Doug: our deficit problem has very little to do with wars. It's mostly the product of a relentless increase in government spending relative to the size of the economy, which in turn is mostly due to an expansion of entitlements. Well over half the budget is consumed by transfer payments. Worse still, entitlement spending is going to increase massively going forward if current law is not changed. Then you have the unfunded liabilities of social security and medicare that are not yet part of the budget and already add up to many trillions of dollars. And of course both parties are complicit in all this, but Obama has now captured the crown for the biggest big spender of all.
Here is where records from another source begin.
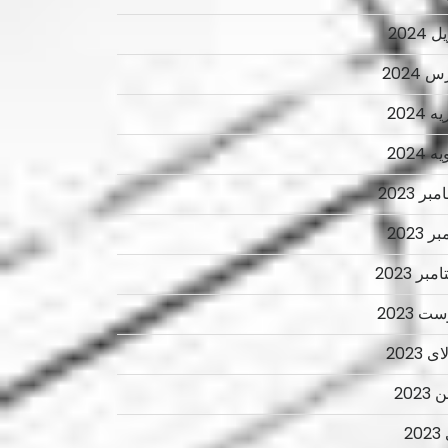
 2024
 2024
 2024
 2024
ر 2023
ر 2023
بر 2023
ت 2023
 2023
2023
2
How I wish that war spending were our main problem.

Douglas said...

Scott, I do not imagine that the wars are our only, or even our biggest problem, but surely if we hadn't been bleeding out billions of dollars a month we would have been in somewhat better position... but I take your point. Sometimes I wonder what the IMF or World Bank would tell us we had to do if we were a Third World Country...

I don't think the political will exists to deal with the long term financial condition of the country any more than it exists to deal with even more fundamental problems of resources and energy. No one on any level wants to hear that the way we have been living our lives is the problem and that we have to restructure our lives to continue in a reasonable fashion.

Benjamin Cole said...

"Our deficit problem has very little to do with wars."

I find this a puzzling statement.

"According to a Congressional Budget Office (CBO) report published in October 2007, the U.S. wars in Iraq and Afghanistan could cost taxpayers a total of $2.4 trillion dollars by 2017 when counting the huge interest costs because combat is being financed with borrowed money. The CBO estimated that of the $2.4 trillion long-term price tag for the war, about $1.9 trillion of that would be spent on Iraq, or $6,300 per U.S. citizen." Wikipedia.

Of course, since 2007, Obama has directed US troops to go back into Afghanie (costing more billions), even while the situation in Iraq may be worsening.

You know, a trillion here, and a trillion there, and it starts to add up to real money.

If you add up DoD, VA, Homeland Security, Civilian Defense and debt payments from wars you get to $1 trillion a year.

Make no mistake: Wars cost a lot of money, and bulk up the federal deficit. To say they do not is just fantasy.